### PASSAGE SHOWN

_____

Object can be bigger than you requested, so this can generate problems
with acquiring offset _after_ this one. For example you request 4K,
gem object will be 64K, then you'll call allocator with 4K. So next
allocation will overlap your gem object as allocator doesn't know 
it is 64K so it will return offset which is 4K offset within your gem
object.


> +
> +	switch(mode) {
> +		case SYS_TO_SYS: /* copy from smem to smem */
> +			src_mem_type = MEM_TYPE_SYS;
> +			dst_mem_type = MEM_TYPE_SYS;
> +			src_compression = 0;
> +			dst_compression = 0;
> +			resolve = 0;
> +		case SYS_TO_LOCAL: /* copy from smem to lmem */
> +			src_mem_type = MEM_TYPE_SYS;
> +			dst_mem_type = MEM_TYPE_LOCAL;
> +			src_compression = 0;
> +			dst_compression = enable_compression ? (COMPRESSION_ENABLE | AUX_CCS_E) : 0;
> +			resolve = 0;
> +		case LOCAL_TO_SYS: /* copy from lmem to smem */
> +			src_mem_type = MEM_TYPE_LOCAL;
> +			dst_mem_type = MEM_TYPE_SYS;
> +			src_compression = enable_compression ? (COMPRESSION_ENABLE | AUX_CCS_E) : 0;
> +			dst_compression = 0;
> +			resolve = 0;
> +		case LOCAL_TO_LOCAL: /* in-place decompress */

Why we don't support local to local keeping source too?  I would add
LOCAL_TO_LOCAL_INPLACE to distint this case, keeping LOCAL_TO_LOCAL for
normal copy with keeping the source intact.

_____

### DATA SHOWN
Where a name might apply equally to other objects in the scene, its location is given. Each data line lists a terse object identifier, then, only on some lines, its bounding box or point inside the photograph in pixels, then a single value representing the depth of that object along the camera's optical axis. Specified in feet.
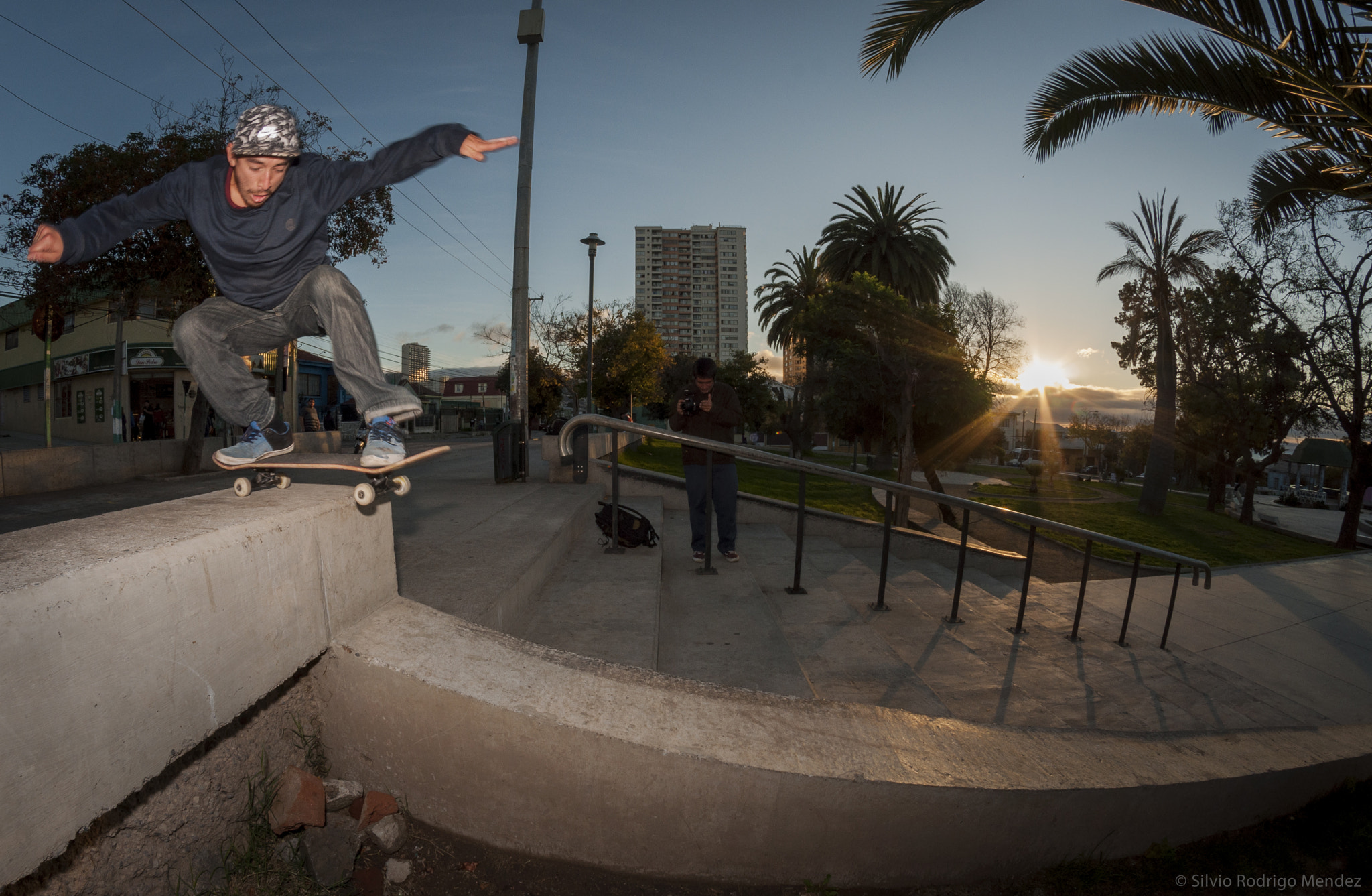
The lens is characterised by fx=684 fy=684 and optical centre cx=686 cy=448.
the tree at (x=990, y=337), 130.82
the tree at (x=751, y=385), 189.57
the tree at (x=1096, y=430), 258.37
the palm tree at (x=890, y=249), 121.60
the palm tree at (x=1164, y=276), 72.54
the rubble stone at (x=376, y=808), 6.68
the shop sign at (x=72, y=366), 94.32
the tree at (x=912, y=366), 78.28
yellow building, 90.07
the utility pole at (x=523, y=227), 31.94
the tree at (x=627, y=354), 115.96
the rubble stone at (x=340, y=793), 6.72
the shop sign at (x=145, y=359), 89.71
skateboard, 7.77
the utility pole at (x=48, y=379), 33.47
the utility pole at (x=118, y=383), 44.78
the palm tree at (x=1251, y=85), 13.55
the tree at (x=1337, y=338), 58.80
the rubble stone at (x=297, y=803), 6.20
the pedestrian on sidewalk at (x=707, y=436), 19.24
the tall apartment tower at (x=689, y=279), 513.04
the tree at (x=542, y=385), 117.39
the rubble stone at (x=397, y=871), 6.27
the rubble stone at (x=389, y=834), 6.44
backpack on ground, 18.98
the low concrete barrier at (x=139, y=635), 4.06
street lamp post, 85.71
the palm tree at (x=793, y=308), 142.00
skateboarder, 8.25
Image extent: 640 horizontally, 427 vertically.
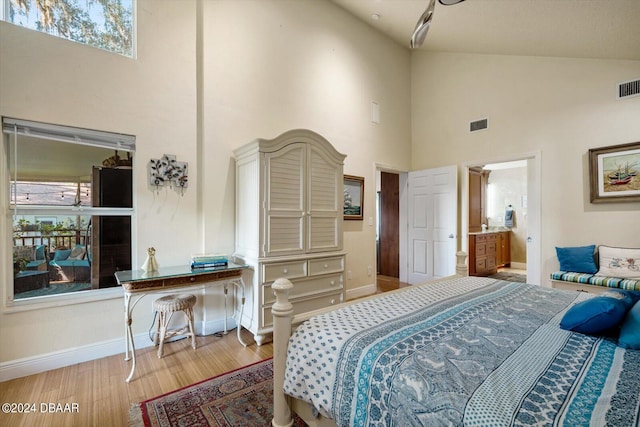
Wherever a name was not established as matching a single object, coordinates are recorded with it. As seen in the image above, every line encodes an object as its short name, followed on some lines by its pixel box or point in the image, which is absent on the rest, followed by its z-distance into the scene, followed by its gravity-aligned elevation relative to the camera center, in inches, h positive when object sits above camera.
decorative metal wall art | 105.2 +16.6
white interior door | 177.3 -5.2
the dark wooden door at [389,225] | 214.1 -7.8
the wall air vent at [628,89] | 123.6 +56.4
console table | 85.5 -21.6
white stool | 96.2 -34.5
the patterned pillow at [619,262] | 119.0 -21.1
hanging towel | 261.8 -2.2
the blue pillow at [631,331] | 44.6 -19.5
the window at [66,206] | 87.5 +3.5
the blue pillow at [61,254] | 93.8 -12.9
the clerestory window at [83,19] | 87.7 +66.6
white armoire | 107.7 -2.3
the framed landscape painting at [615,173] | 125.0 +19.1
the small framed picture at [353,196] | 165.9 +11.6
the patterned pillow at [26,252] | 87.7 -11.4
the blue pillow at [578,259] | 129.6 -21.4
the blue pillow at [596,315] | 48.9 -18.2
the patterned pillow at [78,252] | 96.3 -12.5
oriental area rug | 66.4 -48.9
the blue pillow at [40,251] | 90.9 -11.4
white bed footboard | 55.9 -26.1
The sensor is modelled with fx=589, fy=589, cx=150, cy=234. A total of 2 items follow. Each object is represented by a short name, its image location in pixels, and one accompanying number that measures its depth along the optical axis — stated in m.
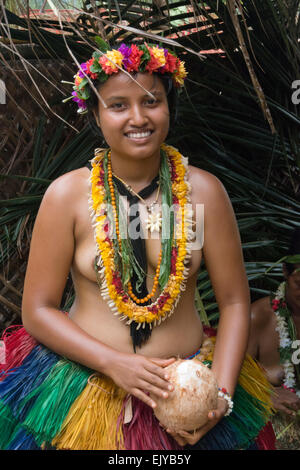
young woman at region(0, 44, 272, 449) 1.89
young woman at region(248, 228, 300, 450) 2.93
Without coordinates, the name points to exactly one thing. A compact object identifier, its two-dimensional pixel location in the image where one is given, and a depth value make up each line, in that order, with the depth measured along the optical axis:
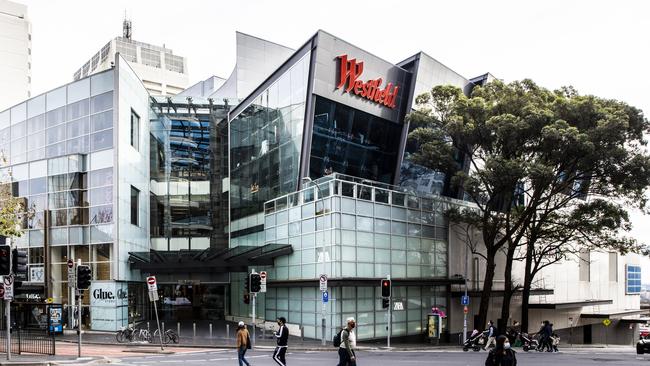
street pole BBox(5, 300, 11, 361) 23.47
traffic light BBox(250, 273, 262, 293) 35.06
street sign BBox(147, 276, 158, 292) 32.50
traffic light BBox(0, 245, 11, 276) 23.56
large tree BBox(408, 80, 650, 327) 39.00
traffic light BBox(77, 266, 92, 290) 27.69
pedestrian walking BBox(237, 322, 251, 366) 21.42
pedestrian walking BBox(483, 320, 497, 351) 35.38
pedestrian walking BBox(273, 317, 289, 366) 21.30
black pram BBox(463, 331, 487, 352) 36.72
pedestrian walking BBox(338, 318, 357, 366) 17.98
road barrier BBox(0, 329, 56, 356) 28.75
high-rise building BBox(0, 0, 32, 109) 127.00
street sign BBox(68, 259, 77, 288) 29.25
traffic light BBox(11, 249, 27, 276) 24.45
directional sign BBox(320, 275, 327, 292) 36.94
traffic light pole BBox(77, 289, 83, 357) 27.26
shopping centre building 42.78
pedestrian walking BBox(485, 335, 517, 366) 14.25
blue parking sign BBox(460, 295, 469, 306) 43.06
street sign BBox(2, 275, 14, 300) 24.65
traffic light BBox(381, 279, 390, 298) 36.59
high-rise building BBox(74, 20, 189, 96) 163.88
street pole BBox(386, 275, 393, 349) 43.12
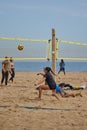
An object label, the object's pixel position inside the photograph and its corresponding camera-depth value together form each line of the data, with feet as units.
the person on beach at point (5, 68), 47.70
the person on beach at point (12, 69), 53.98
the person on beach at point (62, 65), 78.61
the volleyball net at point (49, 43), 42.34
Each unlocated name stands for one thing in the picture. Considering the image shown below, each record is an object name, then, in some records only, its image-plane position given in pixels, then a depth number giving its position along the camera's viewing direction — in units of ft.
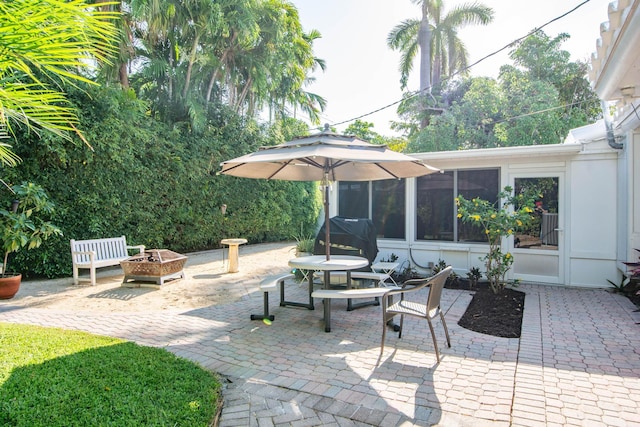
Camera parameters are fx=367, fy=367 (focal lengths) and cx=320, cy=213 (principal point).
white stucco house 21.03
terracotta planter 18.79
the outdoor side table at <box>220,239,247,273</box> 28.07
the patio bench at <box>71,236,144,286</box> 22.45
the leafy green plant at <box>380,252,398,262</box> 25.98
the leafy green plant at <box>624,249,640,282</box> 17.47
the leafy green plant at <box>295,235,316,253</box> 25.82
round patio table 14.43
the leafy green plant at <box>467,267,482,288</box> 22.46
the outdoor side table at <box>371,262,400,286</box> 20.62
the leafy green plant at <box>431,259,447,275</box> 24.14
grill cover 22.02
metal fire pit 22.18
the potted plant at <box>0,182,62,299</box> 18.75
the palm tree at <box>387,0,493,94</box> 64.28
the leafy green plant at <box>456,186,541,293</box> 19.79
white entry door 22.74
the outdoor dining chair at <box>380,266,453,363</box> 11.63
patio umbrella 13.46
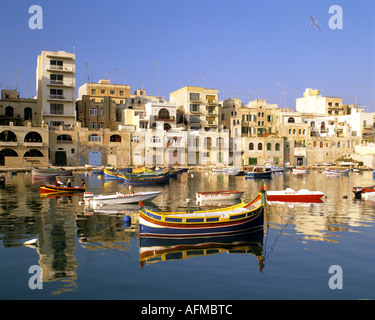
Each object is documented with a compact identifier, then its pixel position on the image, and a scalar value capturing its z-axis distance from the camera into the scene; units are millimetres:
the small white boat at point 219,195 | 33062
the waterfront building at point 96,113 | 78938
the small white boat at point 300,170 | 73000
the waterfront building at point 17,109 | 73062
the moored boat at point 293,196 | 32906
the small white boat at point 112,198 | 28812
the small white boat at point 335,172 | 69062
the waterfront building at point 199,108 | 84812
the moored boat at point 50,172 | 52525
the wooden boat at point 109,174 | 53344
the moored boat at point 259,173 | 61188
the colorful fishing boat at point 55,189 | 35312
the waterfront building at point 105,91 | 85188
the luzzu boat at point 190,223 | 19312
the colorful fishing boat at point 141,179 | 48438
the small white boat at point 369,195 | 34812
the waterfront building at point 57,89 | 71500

_____

### WORK INSTRUCTION
Write a continuation of the code review on memory copy modes and compression, starting right after its final sentence.

### ANSWER SPACE
> +			src_mem_type = MEM_TYPE_LOCAL;
> +			dst_mem_type = MEM_TYPE_LOCAL;
> +			src_compression = enable_compression ? (COMPRESSION_ENABLE | AUX_CCS_E) : 0;
> +			dst_compression = enable_compression ? (COMPRESSION_ENABLE | AUX_CCS_E) : 0;
> +			resolve = FULL_RESOLVE;
> +	}
> +
> +	offset_src = get_offset(ahnd, src, length, 0);
> +	offset_dst = get_offset(ahnd, dst, length, 0);
> +	offset_bb = get_offset(ahnd, cmd, BATCH_SIZE, 0);
> +
> +	/* construct the batch buffer */
> +	memset(reloc, 0, sizeof(reloc));
> +	memset(batch_buf, 0, BATCH_SIZE);
> +	len = make_block_copy_batch(fd, batch_buf,
> +				    src, dst, length, reloc,
> +				    offset_src, offset_dst,
> +				    src_mem_type, dst_mem_type,
> +				    src_compression, dst_compression,
> +				    resolve);
> +	igt_assert(len > 0);
> +
> +	/* write batch buffer to 'cmd' BO */
> +	gem_write(fd, cmd, 0, batch_buf, len);
> +
> +	/* Execute the batch buffer */
> +	memset(exec, 0, sizeof(exec));
> +	if (mode == LOCAL_TO_LOCAL) {

if (mode == LOCAL_TO_LOCAL_INPLACE)

would cover inplace and LOCAL_TO_LOCAL normal copy.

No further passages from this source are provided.